_MATERIAL SUPPLIED:_
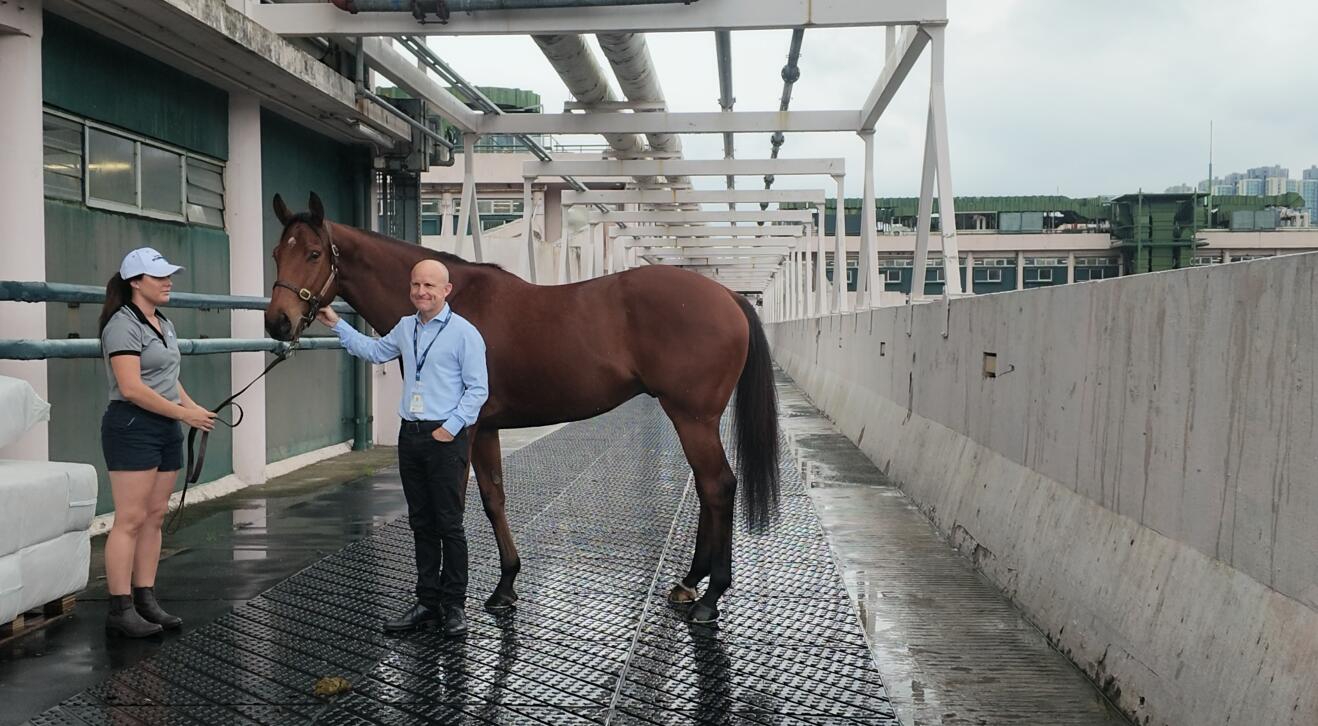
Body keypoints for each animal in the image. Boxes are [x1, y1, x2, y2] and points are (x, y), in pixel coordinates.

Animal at [264, 192, 779, 623]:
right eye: (276, 253)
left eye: (313, 254)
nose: (277, 321)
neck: (454, 305)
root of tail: (727, 296)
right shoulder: (486, 428)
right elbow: (494, 498)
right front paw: (505, 585)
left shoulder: (462, 429)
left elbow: (457, 504)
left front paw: (457, 597)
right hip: (693, 419)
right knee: (708, 488)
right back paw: (690, 582)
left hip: (693, 417)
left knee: (718, 486)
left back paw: (711, 597)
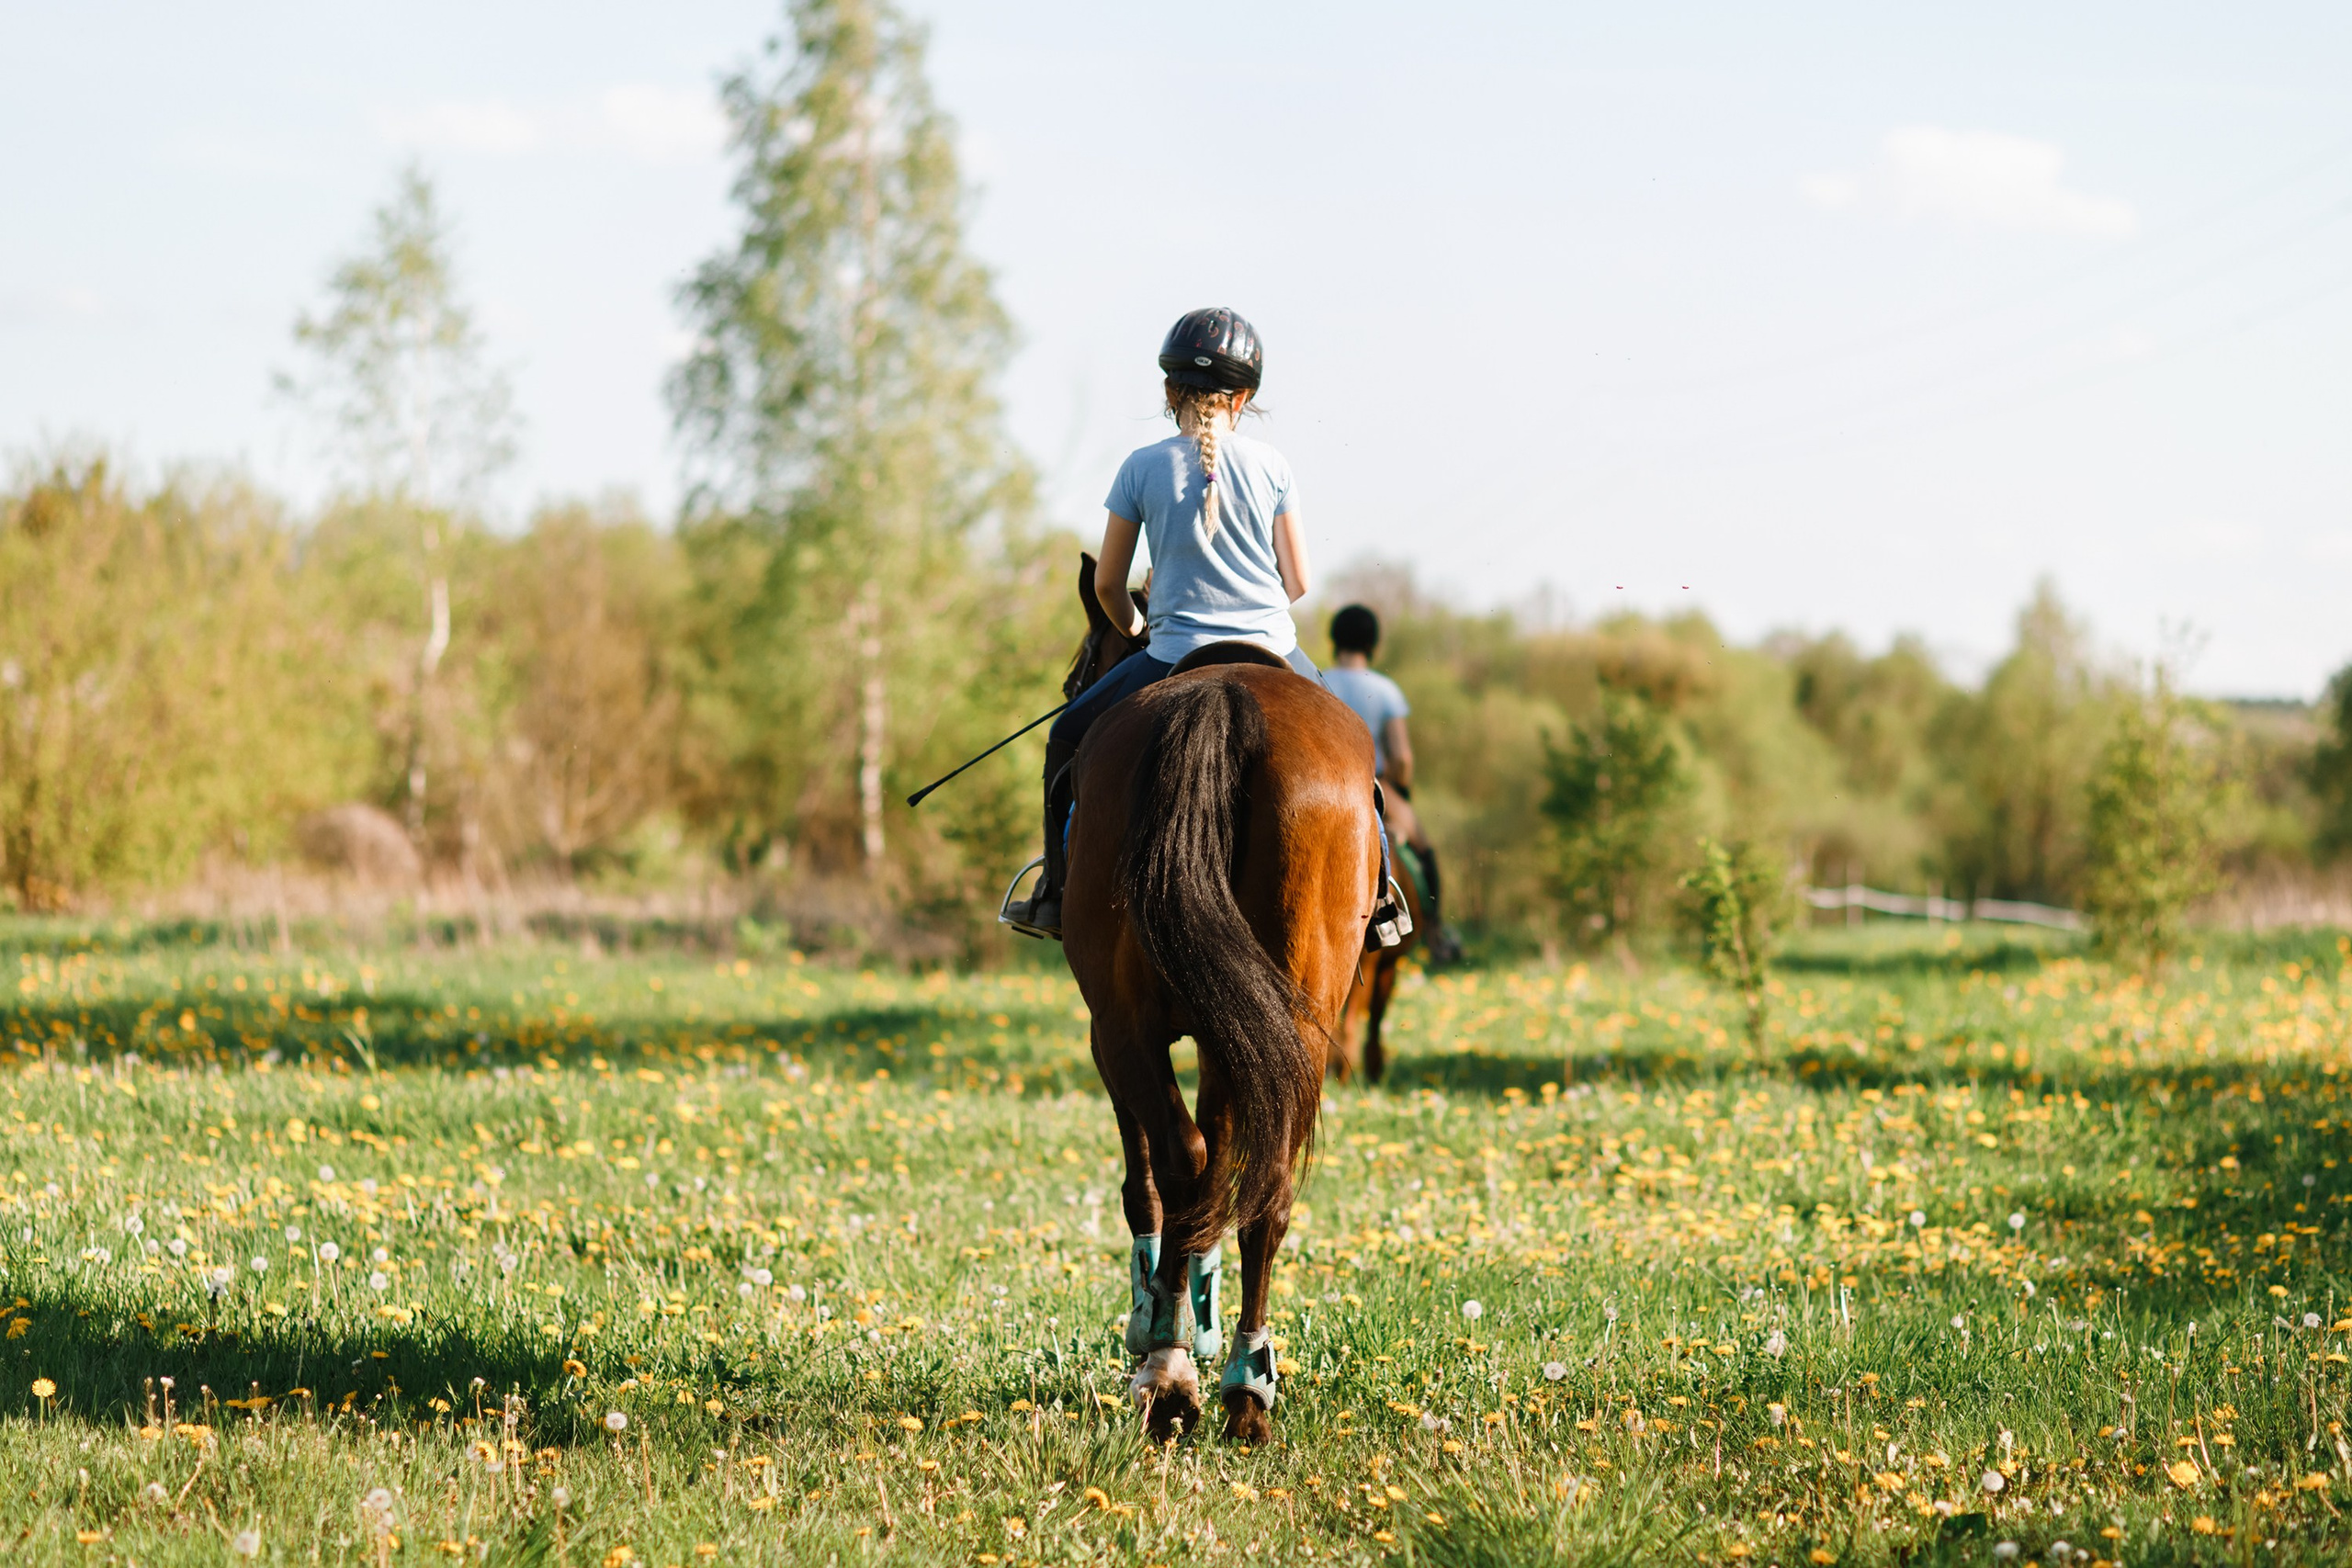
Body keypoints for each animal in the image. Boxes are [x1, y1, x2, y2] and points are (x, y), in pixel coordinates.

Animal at [1055, 554, 1383, 1444]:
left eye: (1077, 670)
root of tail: (1223, 698)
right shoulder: (1229, 1030)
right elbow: (1221, 1156)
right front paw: (1193, 1302)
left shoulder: (1109, 1032)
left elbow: (1149, 1175)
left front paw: (1157, 1314)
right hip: (1297, 1021)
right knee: (1265, 1185)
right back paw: (1245, 1380)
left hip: (1125, 1023)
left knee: (1180, 1155)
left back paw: (1166, 1371)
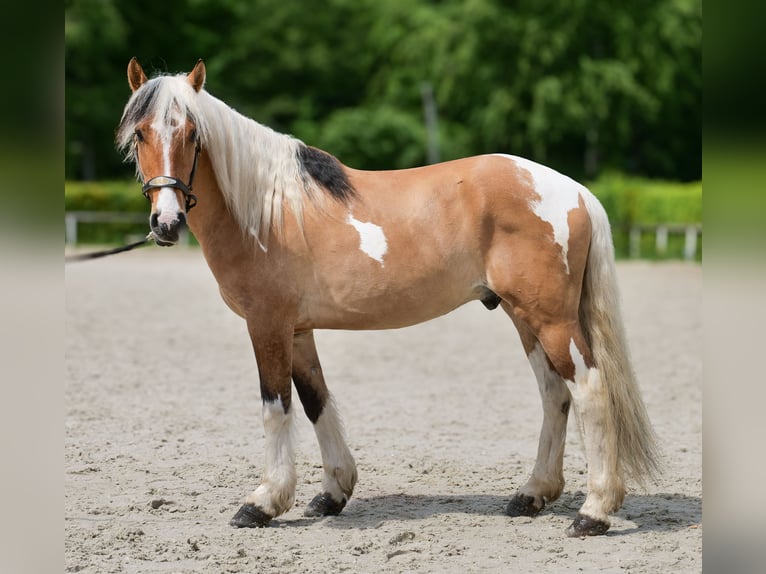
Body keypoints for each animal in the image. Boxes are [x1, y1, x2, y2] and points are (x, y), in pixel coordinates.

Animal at [117, 58, 660, 537]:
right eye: (140, 134)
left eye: (193, 134)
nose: (167, 222)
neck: (267, 209)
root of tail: (575, 191)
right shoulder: (298, 329)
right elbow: (315, 400)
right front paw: (332, 493)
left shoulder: (267, 323)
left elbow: (276, 406)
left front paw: (263, 502)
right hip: (524, 317)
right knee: (553, 394)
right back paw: (531, 495)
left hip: (551, 320)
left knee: (589, 389)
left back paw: (593, 512)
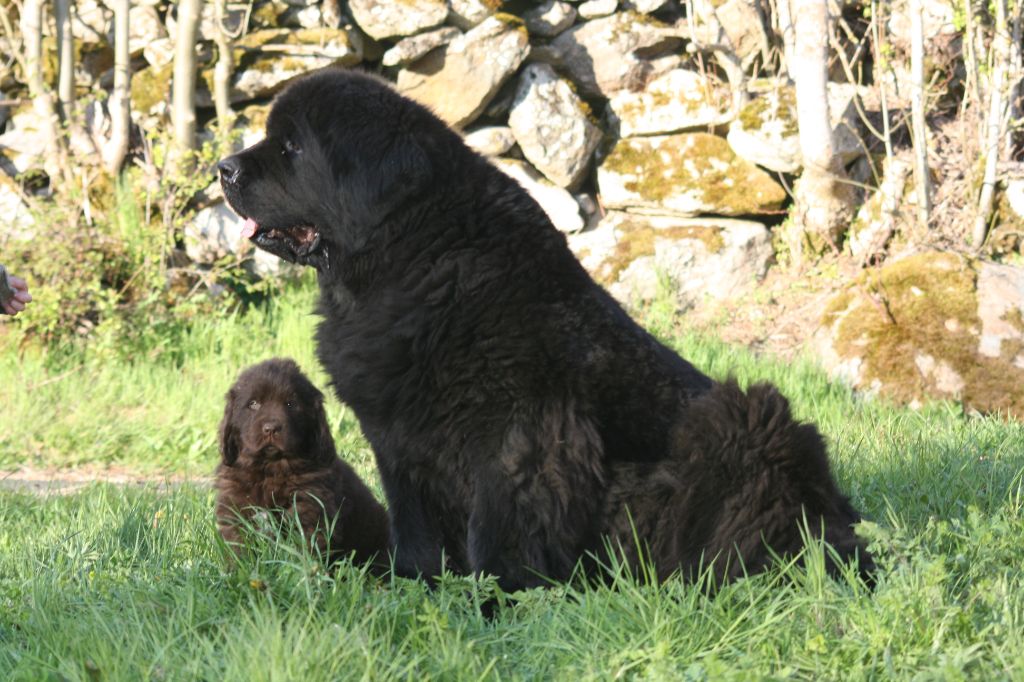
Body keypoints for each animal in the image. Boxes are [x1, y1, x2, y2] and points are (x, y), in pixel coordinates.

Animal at [214, 356, 389, 569]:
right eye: (253, 404)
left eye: (290, 404)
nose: (271, 428)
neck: (270, 468)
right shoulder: (235, 509)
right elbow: (239, 547)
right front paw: (238, 570)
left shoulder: (308, 509)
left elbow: (301, 550)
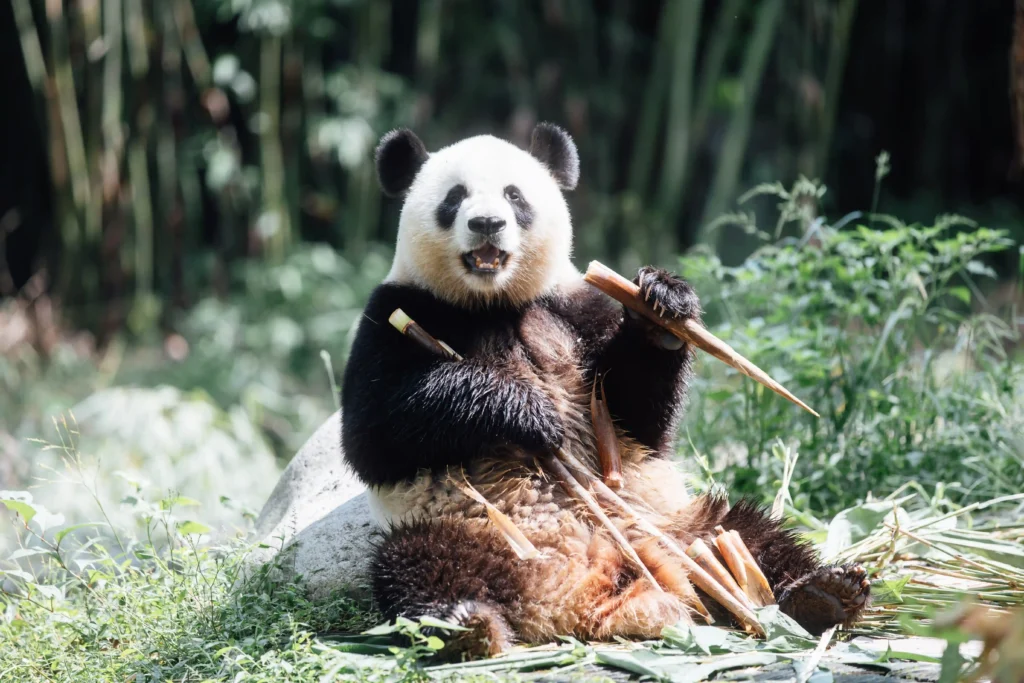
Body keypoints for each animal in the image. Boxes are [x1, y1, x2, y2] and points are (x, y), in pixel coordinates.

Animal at [339, 124, 868, 663]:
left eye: (514, 195)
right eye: (454, 197)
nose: (487, 222)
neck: (495, 302)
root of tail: (581, 589)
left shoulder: (577, 308)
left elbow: (635, 414)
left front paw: (663, 303)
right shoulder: (396, 312)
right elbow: (376, 432)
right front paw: (526, 414)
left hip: (678, 523)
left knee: (750, 532)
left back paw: (823, 593)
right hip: (473, 528)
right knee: (416, 565)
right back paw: (466, 624)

_WHAT YOU WILL DO:_ Using the entries above, restate word for word every line from the one that contains "right shoulder: (396, 312)" through the last.

_FINISHED EXERCISE:_
right shoulder: (396, 312)
right elbow: (376, 432)
right front paw: (526, 414)
left hip: (678, 523)
left knee: (750, 532)
left back paw: (823, 593)
right hip: (473, 528)
right knee: (416, 565)
right back paw: (466, 624)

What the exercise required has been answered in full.